*** DOCUMENT
Me & the boyfriend (crappy I must add) broke up & I'm now with an amazing guy I've known for 5 years through ffa.
He lives in Maryland (where I am now) and once I graduate I'm moving up here. 
Got all the animals squared away, have 5 beautiful goalies & 2 going on 4 breeding bunnies, mini rex, along with 7 chicks soon to have incubators and the whole 9 yards.

For the ones who knew my animals names and stories, I still have 
sabrina 5 year old grade doe who got attacked my by puppy & her ear ripped half off 






she's the red for in the back

I still have my Cricket jr 
The Doeling that was almost a month premature & lacie (little bits n pieces) helped me with over the phone 















Remington 








And two new ones, Elissa or Ellie Mae (she's in some other pictures I posted she's blue eyed tricolored and polled) 
And my Christmas present, marvel  
















And well, it exains itself but,


----------



## ksalvagno (Oct 6, 2009)

Great to have you back! Glad to hear things are going better. Congratulations!


----------



## Emzi00 (May 3, 2013)

Great to see you Emilie!!


----------



## dreamacresfarm2 (May 10, 2014)

love your cute goaties


----------



## emilieanne (Oct 15, 2012)

Thank you all!!!!! I'm excited to 
To be back and can't wait to jump back into the loop of the goat family!!!!
******
◆ STATED EXERCISE 1 ◆
According to the forum thread, what breed are the breeding bunnies?
◆ STATED EXERCISE 2 ◆
List each line of the records below that contains the string "partial", even as part of a longer word. Case counts.
*** INPUT RECORDS
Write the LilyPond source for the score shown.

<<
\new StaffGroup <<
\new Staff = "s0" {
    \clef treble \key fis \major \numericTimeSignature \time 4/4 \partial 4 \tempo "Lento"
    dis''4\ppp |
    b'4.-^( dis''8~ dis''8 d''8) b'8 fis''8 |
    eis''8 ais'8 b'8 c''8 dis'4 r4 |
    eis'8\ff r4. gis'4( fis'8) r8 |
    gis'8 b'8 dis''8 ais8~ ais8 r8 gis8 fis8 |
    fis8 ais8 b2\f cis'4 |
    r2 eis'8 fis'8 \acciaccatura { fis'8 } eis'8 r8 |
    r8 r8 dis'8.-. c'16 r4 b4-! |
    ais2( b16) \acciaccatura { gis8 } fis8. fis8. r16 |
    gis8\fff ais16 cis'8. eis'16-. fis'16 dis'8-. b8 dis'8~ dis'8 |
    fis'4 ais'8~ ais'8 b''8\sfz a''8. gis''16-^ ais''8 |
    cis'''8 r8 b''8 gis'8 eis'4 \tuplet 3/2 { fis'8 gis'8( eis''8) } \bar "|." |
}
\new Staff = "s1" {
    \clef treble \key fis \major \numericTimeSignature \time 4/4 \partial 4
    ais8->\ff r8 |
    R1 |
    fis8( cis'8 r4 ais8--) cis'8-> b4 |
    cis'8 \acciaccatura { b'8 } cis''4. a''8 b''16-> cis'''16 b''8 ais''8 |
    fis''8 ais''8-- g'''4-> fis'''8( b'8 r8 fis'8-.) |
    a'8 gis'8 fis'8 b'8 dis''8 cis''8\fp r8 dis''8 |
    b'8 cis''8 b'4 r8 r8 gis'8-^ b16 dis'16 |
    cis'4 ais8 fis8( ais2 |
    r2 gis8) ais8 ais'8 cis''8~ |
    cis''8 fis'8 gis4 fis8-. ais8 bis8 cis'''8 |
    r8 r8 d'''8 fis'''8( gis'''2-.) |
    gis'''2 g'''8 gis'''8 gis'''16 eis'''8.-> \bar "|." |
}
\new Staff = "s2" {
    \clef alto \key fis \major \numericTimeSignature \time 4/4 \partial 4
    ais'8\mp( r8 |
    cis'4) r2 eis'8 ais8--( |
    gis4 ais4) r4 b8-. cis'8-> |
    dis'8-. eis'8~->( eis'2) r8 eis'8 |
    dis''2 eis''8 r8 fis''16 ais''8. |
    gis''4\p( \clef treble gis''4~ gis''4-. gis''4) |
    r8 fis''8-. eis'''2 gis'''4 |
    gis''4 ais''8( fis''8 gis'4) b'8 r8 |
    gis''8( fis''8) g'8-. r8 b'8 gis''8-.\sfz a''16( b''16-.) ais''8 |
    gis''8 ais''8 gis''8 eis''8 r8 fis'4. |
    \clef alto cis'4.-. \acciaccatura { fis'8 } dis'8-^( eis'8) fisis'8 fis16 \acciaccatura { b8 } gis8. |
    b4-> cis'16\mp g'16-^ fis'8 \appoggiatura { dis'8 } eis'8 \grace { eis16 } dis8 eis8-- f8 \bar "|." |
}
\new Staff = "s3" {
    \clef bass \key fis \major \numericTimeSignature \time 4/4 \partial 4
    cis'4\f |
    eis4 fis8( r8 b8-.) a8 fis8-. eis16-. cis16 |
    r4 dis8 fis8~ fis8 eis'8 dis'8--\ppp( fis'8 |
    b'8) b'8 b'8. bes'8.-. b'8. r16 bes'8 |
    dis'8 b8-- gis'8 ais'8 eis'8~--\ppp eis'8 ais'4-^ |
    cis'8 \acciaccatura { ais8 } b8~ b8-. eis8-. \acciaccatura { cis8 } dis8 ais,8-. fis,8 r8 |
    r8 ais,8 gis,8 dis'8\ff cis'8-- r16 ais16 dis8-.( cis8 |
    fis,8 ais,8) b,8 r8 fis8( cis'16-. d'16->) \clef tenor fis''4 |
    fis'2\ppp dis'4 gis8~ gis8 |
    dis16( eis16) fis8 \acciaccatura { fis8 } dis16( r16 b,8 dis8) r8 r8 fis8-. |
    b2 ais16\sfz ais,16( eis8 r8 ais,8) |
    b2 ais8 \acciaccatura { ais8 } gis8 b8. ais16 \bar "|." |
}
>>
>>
******
◆ ANSWER 1 ◆
Mini rex.

◆ ANSWER 2 ◆
    \clef treble \key fis \major \numericTimeSignature \time 4/4 \partial 4 \tempo "Lento"
    \clef treble \key fis \major \numericTimeSignature \time 4/4 \partial 4
    \clef alto \key fis \major \numericTimeSignature \time 4/4 \partial 4
    \clef bass \key fis \major \numericTimeSignature \time 4/4 \partial 4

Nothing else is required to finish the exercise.